Join Trees Atlanta and Georgia Audubon at our new headquarters (Trees Atlanta Kendeda TreeHouse, 825 Warner Street SW) for a Lunch & Learn focused on Invasive Species in the urban forest. This session will share information on the impact that invasive species can have on plants that occur naturally in the Atlanta area and ways that communities can help to reduce and remove them.
Feel free to bring your lunch and eat while we nourish your brain! Check out our new building and greenspaces while you are here.
This event is being held during National Invasive Species Awareness Week (February 20 – 26) and kicks off programs that will occur throughout the year that will focus on specific types of invasive species and the variety of control methods that can be used to remove and reduce their spread. Be sure to check out Trees Atlanta’s on-line resource Atlanta’s Top Invasive Plants.
Established in 2001, the Trees Atlanta Forest Restoration team has been working to remove invasive shrubs, vines, grasses, and trees from greenspaces in Atlanta. In 2017 Trees Atlanta established a program to catalog and begin treatment of green and white ash trees at Atlanta. Our emerald ash borer program (EAB) has allowed us to begin attempts to mitigate the effect that the insect has on our ash tree populations. Additionally, around 2010 the department began care for an educational chestnut orchard off of the west side beltline.

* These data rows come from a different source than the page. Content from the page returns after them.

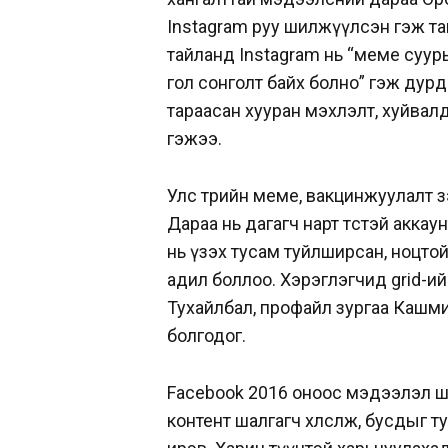
Instagram руу шилжүүлсэн гэж та
тайланд Instagram нь “меме суур
гол сонголт байх болно” гэж ду
тараасан хууран мэхлэлт, хуйвалд
гэжээ.
Улс төрийн меме, вакцинжуулалт зэр
Дараа нь дагагч нарт төстэй акка
нь үзэх тусам туйлширсан, ноцтой 
адил боллоо. Хэрэглэгчид grid-ий
Тухайлбал, профайл зургаа Кашм
болгодог.
Facebook 2016 оноос мэдээлэл ша
контент шалгагч хөлсөлж, бусдыг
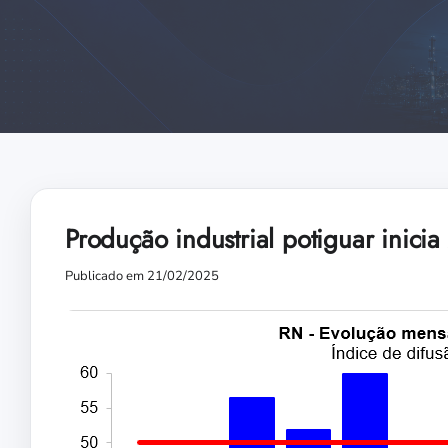
Produção industrial potiguar inici
Publicado em 21/02/2025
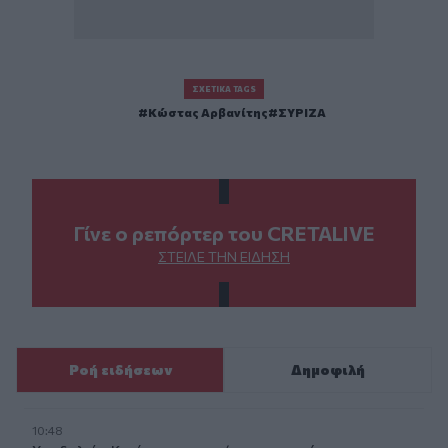
ΣΧΕΤΙΚΆ TAGS
Κώστας Αρβανίτης
ΣΥΡΙΖΑ
Γίνε ο ρεπόρτερ του CRETALIVE
ΣΤΕΊΛΕ ΤΗΝ ΕΊΔΗΣΗ
Ροή ειδήσεων
Δημοφιλή
10:48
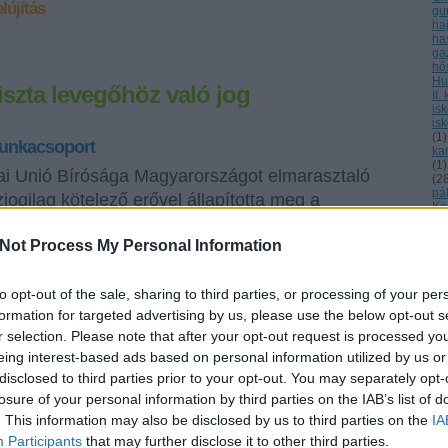
lújítás
gu
ha
ha
ga
hő
Hu
iszta levegőhöz való jog
II.
is
is
(
1
)
unkacsoport
ka
(
1
)
i Unió Bírósága Magyarországot elmarasztaló
(
2
pá
zjogilag kötelező erővel állapította meg a
Ke
ezettség csökkentésére vonatkozó uniós jogi
(
5
)
ki
Not Process My Personal Information
tség megsértését. Pontosan mik azok az uniós
kl
kl
lezettségek, amelyek megsértése idáig vezetett?
kl
kö
to opt-out of the sale, sharing to third parties, or processing of your per
ko
formation for targeted advertising by us, please use the below opt-out s
ko
kő
r selection. Please note that after your opt-out request is processed y
kör
eing interest-based ads based on personal information utilized by us or
Tetszik
(
1
0
kö
disclosed to third parties prior to your opt-out. You may separately opt-
kö
losure of your personal information by third parties on the IAB’s list of
ko
kö
. This information may also be disclosed by us to third parties on the
IA
Európai Bíróság
részecskeszennyezés
kö
Participants
that may further disclose it to other third parties.
(
1
)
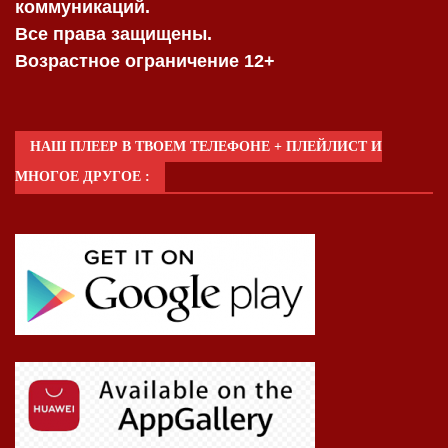
коммуникаций.
Все права защищены.
Возрастное ограничение 12+
НАШ ПЛЕЕР В ТВОЕМ ТЕЛЕФОНЕ + ПЛЕЙЛИСТ И
МНОГОЕ ДРУГОЕ :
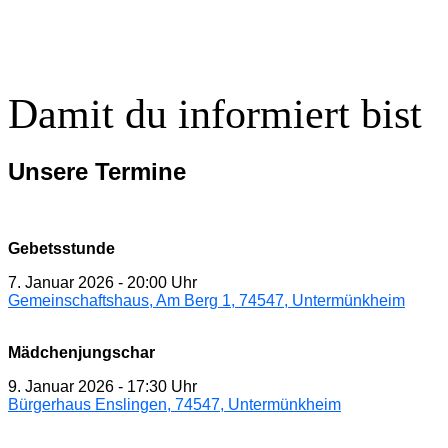
Damit du informiert bist
Unsere Termine
Gebetsstunde
7. Januar 2026
-
20:00 Uhr
Gemeinschaftshaus, Am Berg 1, 74547, Untermünkheim
Mädchenjungschar
9. Januar 2026
-
17:30 Uhr
Bürgerhaus Enslingen, 74547, Untermünkheim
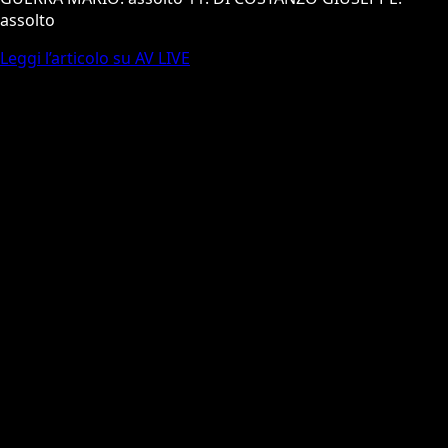
assolto
Leggi l’articolo su AV LIVE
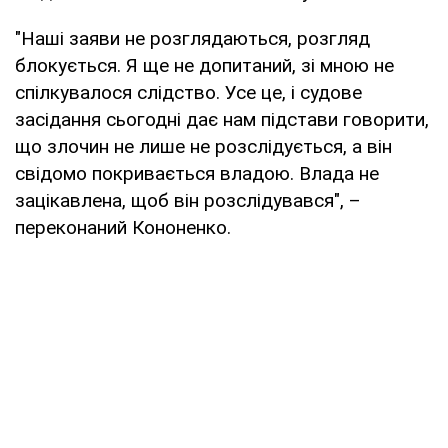
"Наші заяви не розглядаються, розгляд
блокується. Я ще не допитаний, зі мною не
спілкувалося слідство. Усе це, і судове
засідання сьогодні дає нам підстави говорити,
що злочин не лише не розслідується, а він
свідомо покривається владою. Влада не
зацікавлена, щоб він розслідувався", –
переконаний Кононенко.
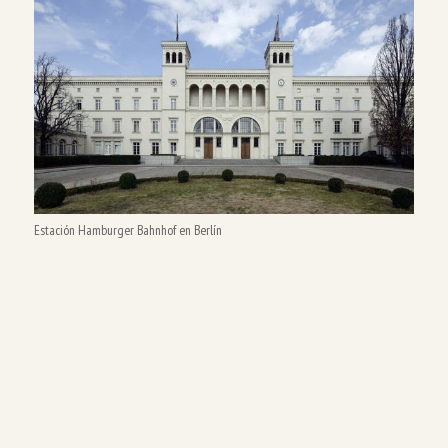
Estación Hamburger Bahnhof en Berlín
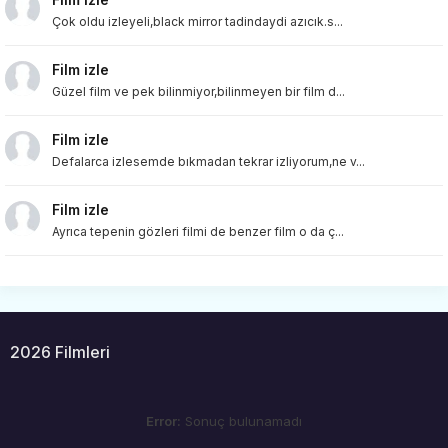
Çok oldu izleyeli,black mirror tadindaydi azıcık.s...
Film izle
Güzel film ve pek bilinmiyor,bilinmeyen bir film d...
Film izle
Defalarca izlesemde bıkmadan tekrar izliyorum,ne v...
Film izle
Ayrıca tepenin gözleri filmi de benzer film o da ç...
2026 Filmleri
Error:
Sonuç bulunamadı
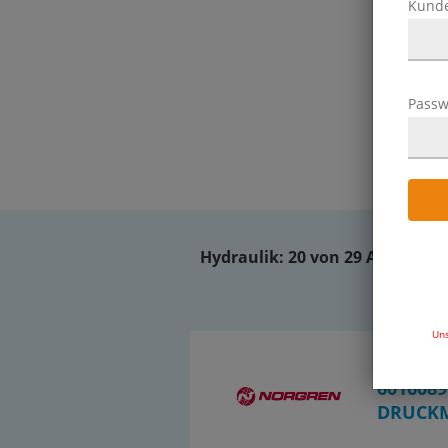
Kund
Passw
Hydraulik:
20 von 29 Artikeln
Uns
OT-IMI04
6016089
DRUCKM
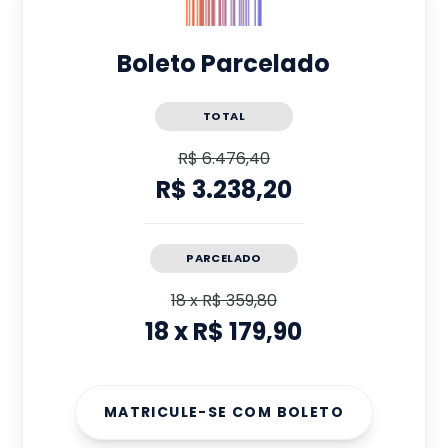
Boleto Parcelado
TOTAL
R$ 6.476,40
R$ 3.238,20
PARCELADO
18
x
R$ 359,80
18
x
R$ 179,90
MATRICULE-SE COM BOLETO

Georgia Audubon’s Habitat restoration projects focus on removing non-native and invasive vegetation, managing ecosystems, and planting native bird-friendly plant species. We have projects from metro-Atlanta to the coast in which we engage a wide array of property owners, land managers, and community members to implement management and restoration techniques that help create and maintain a functioning native ecosystem that benefits all organisms, including birds, wildlife, and people.